Section 11 confers power on the Director General to make or cause to be made a preliminary investigation to satisfy himself as to whether or not

an application should be made by him to the Commission under Sub-clause (iii) of Clause (a) of Section 10. Such preliminary investigation can be

made by the Director General upon information coming to his knowledge or on a complaint made to him. It is, therefore, not necessary that a

formal complaint per se must be made to the Director General before he can make or cause to be made an investigation. Investigation can be

made by the Director General upon his own knowledge or information.

69. The said contention, has therefore, to be rejected.

70. The Respondents contended that the impugned notice is with a view to make preliminary investigation to the impugned notice, provision of

review of the order of the Commission u/s 13(2) and provision of appeal u/s 55 of the Act is provided for, the instant writ application is not

maintainable as the Petitioner can avail of the alternative remedy.

71. Where the very jurisdiction and applicability of the M.R.T.P. Act founded on Section 2(o) has been questioned, the availability of alternative

remedy will not be a bar to the entertaining of the writ application. The aforesaid contentions are accordingly rejected.

72. In the result, the impugned notice being No.
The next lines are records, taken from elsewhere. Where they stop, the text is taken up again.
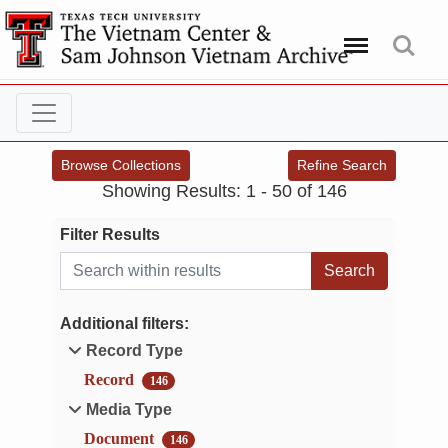
Menu
Search
Browse Collections
Refine Search
Showing Results: 1 - 50 of 146
Filter Results
Search within results
Additional filters:
Record Type
Record
146
Media Type
Document
146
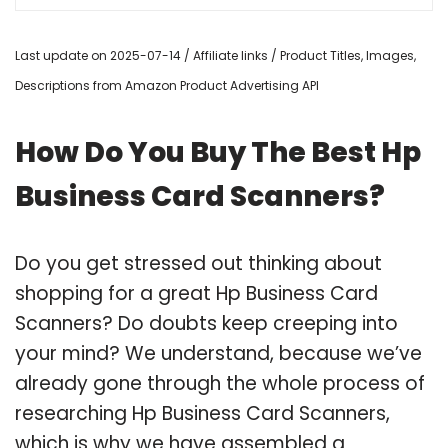
Last update on 2025-07-14 / Affiliate links / Product Titles, Images,
Descriptions from Amazon Product Advertising API
How Do You Buy The Best Hp
Business Card Scanners?
Do you get stressed out thinking about
shopping for a great Hp Business Card
Scanners? Do doubts keep creeping into
your mind? We understand, because we’ve
already gone through the whole process of
researching Hp Business Card Scanners,
which is why we have assembled a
C/ 507/97/DG1 and Rk dated August 27, 1997 proposing to conduct an investigation relating to

restrictive trade practice allegedly attracting Section 2(o) of the M.R.T.P. Act is hereby quashed and set aside.

73. Application G.A. No. 5107 of 1999, for the reasons stated above is dismissed.

74. The writ petition and all the other applications stand disposed of, as above.

75. On the facts and circumstances of the case, there shall, however, be no order as to costs.